= The Third Reich Trilogy =

2003–2008 series of history books by Richard J. Evans

The Third Reich Trilogy is a series of three narrative history books by British historian Richard J. Evans, covering the rise and collapse of Nazi Germany in detail, with a focus on the internal politics and the decision-making process. The three volumes of the trilogy – The Coming of the Third Reich, The Third Reich In Power, and The Third Reich at War – were published between 2003 and 2008. The books are illustrated with maps created by András Bereznay.

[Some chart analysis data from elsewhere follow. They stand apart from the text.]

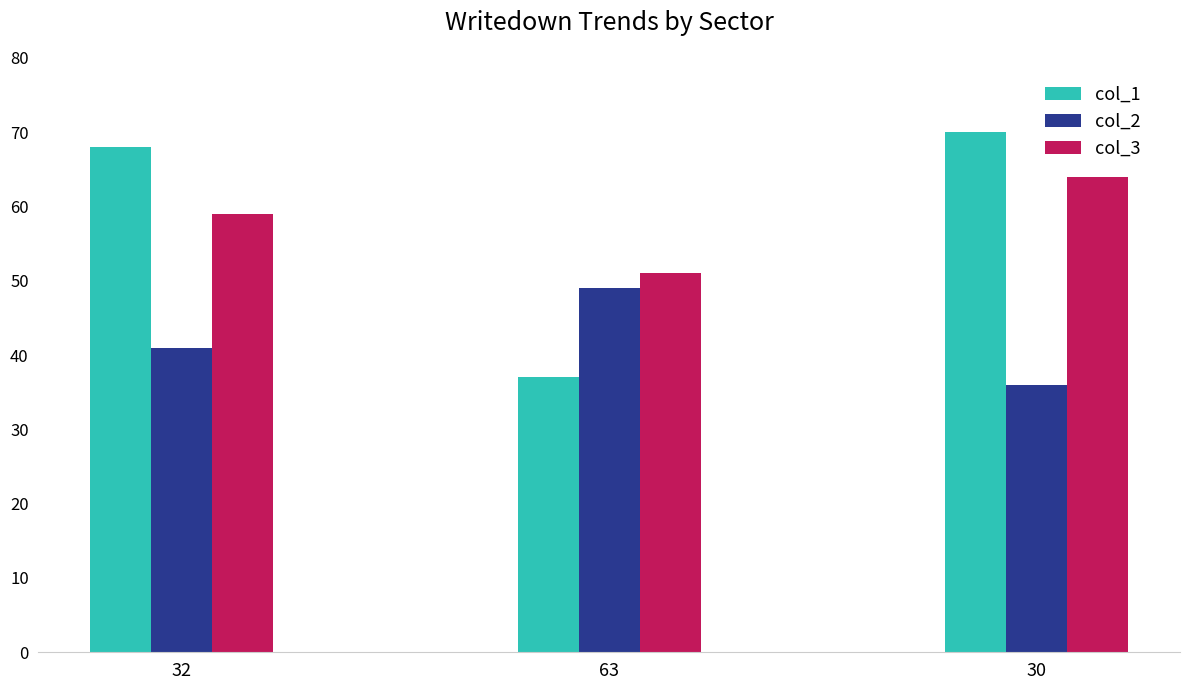

Reading right to left, list all the values displayed in this chart.

col_1: 70	37	68
col_2: 36	49	41
col_3: 64	51	59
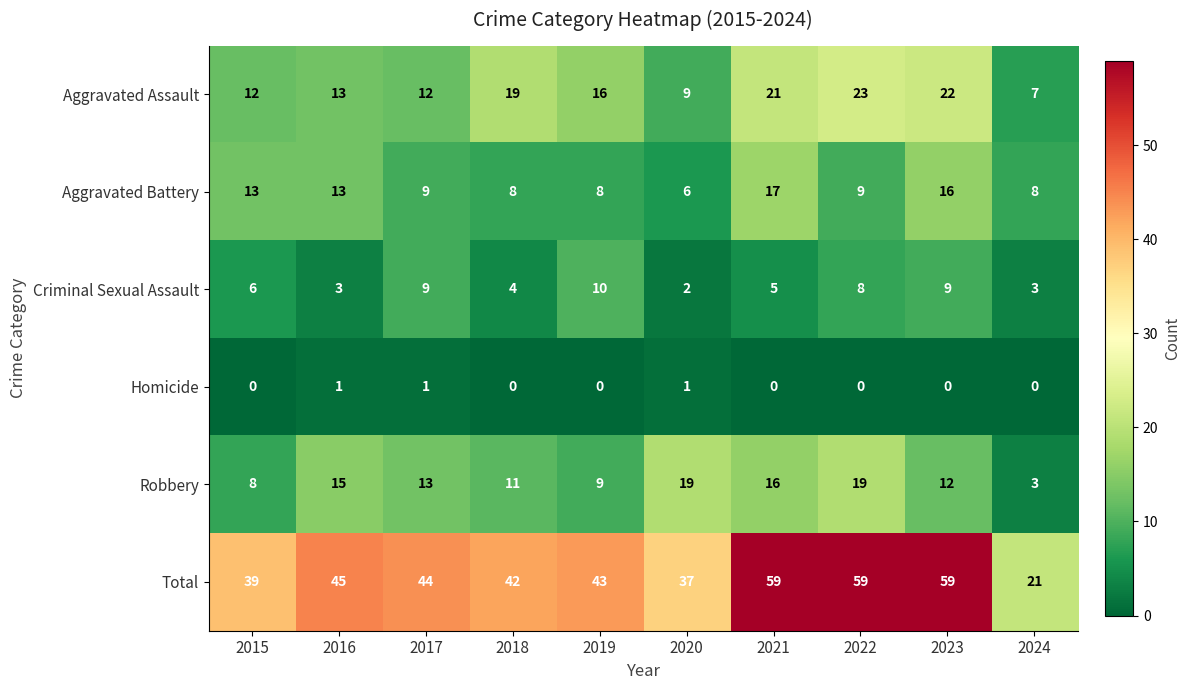

Rank the series by their maximum value, from highest to lowest.

Total, Aggravated Assault, Robbery, Aggravated Battery, Criminal Sexual Assault, Homicide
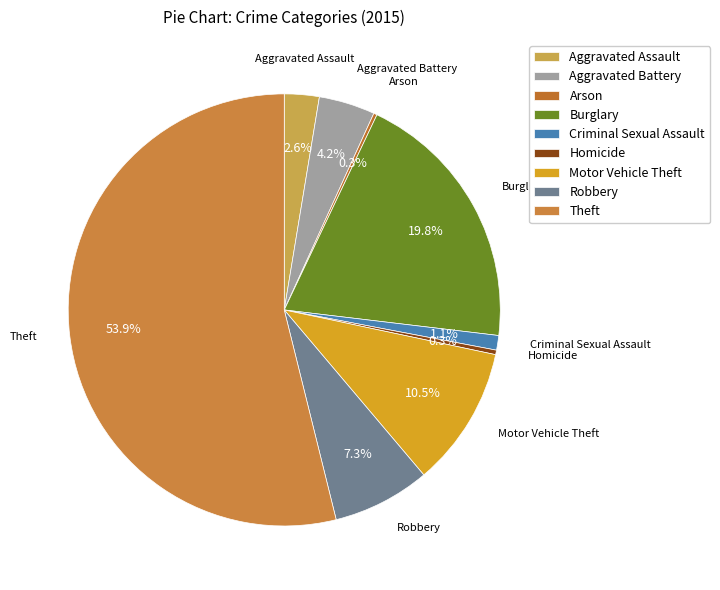

Is there any slice that represents more than half of the pie?

Yes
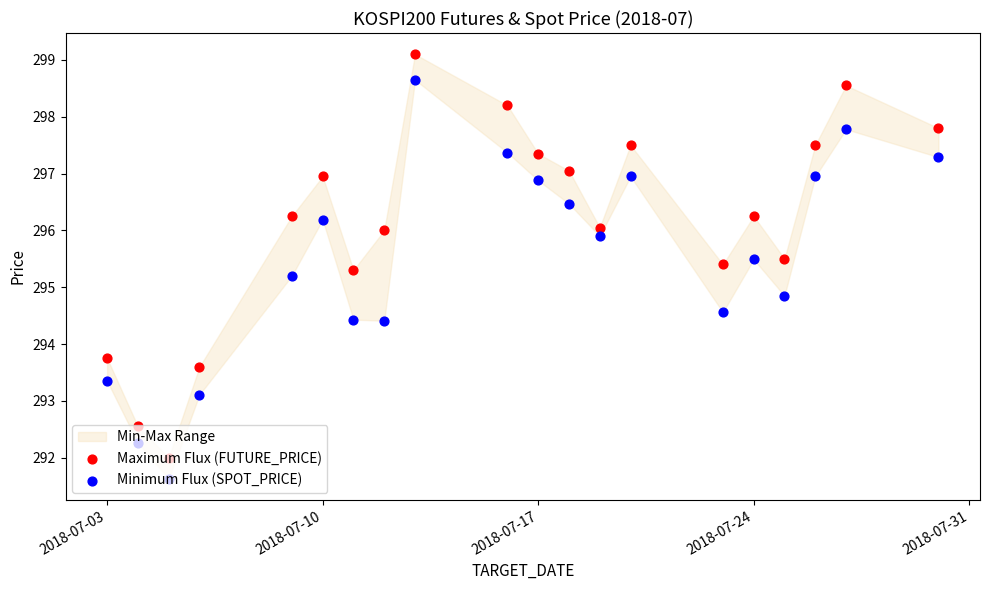

Which series has the largest total across all categories?

Maximum Flux (FUTURE_PRICE)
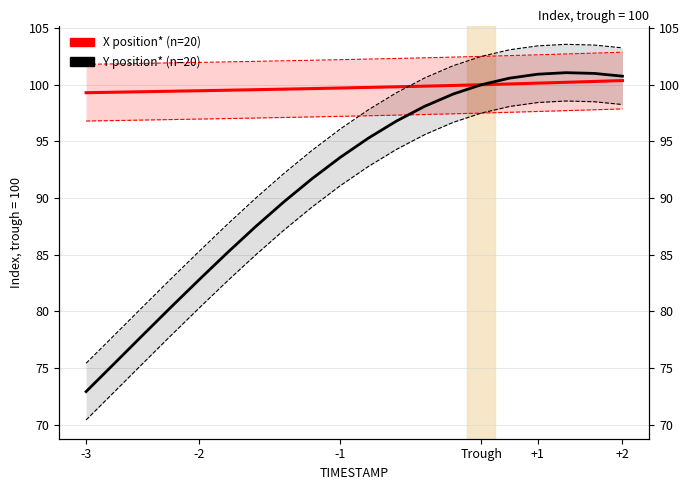

Reading right to left, list all the values displayed in this chart.

X position (n=20): 100.4	100.3	100.2	100.1	100.1	100.0	99.9	99.9	99.8	99.8	99.7	99.7	99.6	99.6	99.5	99.5	99.4	99.4	99.3	99.3
Y position (n=20): 100.8	101.0	101.1	100.9	100.6	100.0	99.2	98.1	96.8	95.3	93.6	91.7	89.7	87.5	85.2	82.8	80.4	77.9	75.4	72.9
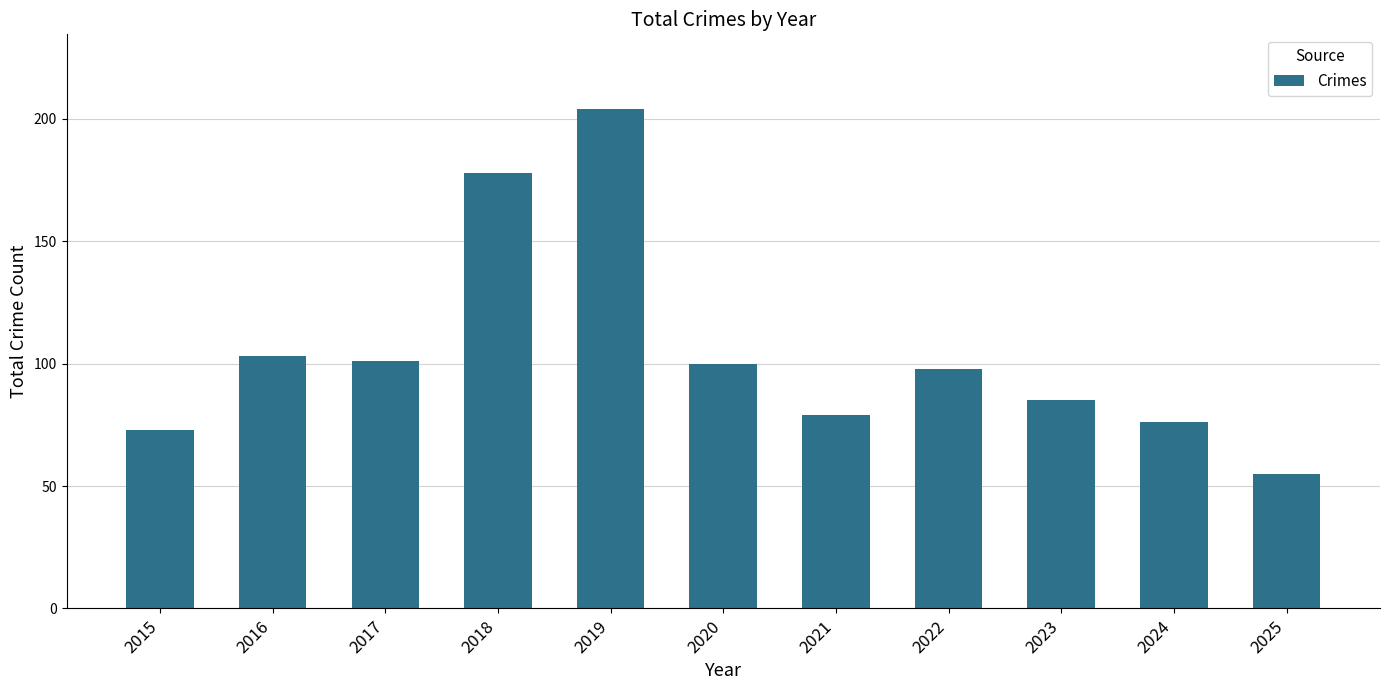

Where does the data first go above 98?

2016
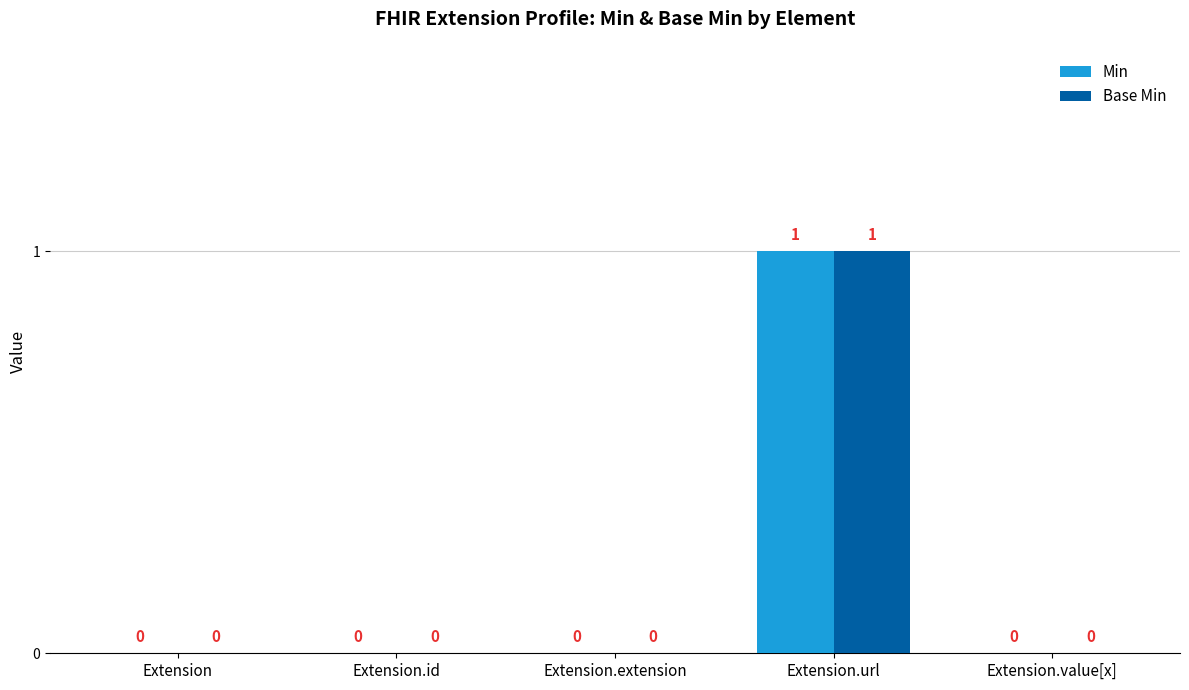

The Min series shows -1 at Extension. True or false?

False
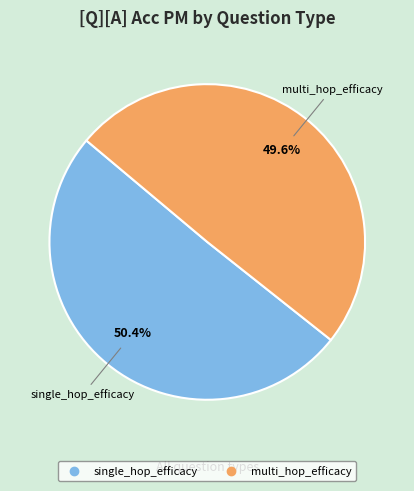

The single_hop_efficacy slice represents 43% of the pie. True or false?

False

According to Ian Kershaw, it is "the most comprehensive history in any language of the disastrous epoch of the Third Reich". It has been hailed as a "masterpiece of historical scholarship".

==Books==

===The Coming of the Third Reich===
The first volume, The Coming of the Third Reich, was published by Penguin in the UK in October 2003 (ISBN 978-0-7139-9648-7, 622 pages), and in the US in February 2004 (ISBN 978-1-59420-004-5, 656 pages). It describes the origins of the Nazi Party and the circumstances that led to its gaining control of the Weimar Republic, covering the period from the unification of Germany in 1871 through the First World War and the interwar period to 1933, when Adolf Hitler and the Nazis seized power in Germany.

===The Third Reich in Power===
The second volume, The Third Reich in Power, was published by Penguin in the UK and the US in October 2005 (UK: ISBN 978-0-7139-9649-4, 960 pages; US: ISBN 978-1-59420-074-8, 960 pages). It describes how Hitler transformed Germany into a totalitarian dictatorship during the 1930s, picking up where the first volume left off, and ending with the start of World War II in September 1939.

===The Third Reich at War===
The third volume, The Third Reich at War, was published by Penguin in the UK in October 2008 (ISBN 978-0-7139-9742-2, 912 pages), and in the US in March 2009 (ISBN 978-1-59420-206-3, 944 pages). It describes the entire wartime period of Nazi Germany, beginning with the invasion of Poland in 1939 and completing the timeline with the end of the war and the defeat and surrender of Nazi Germany in 1945.

==Limited-edition boxed set==
To coincide with the release of the final volume of the trilogy, Allen Lane published a limited edition boxed set (ISBN 978-0-14-091167-1) containing special editions of the three books, using heavier paper and better binding than the regular trade editions. This set is now out of print.

==Similar or related works==
- The Origins of the Second World War by A. J. P. Taylor (1961).
- The Twenty Years' Crisis by E. H. Carr (1939).
- The Lights that Failed: European International History 1919-1933 by Zara Steiner (2007).
- The Triumph of the Dark: European International History 1933-1939 by Zara Steiner (2011).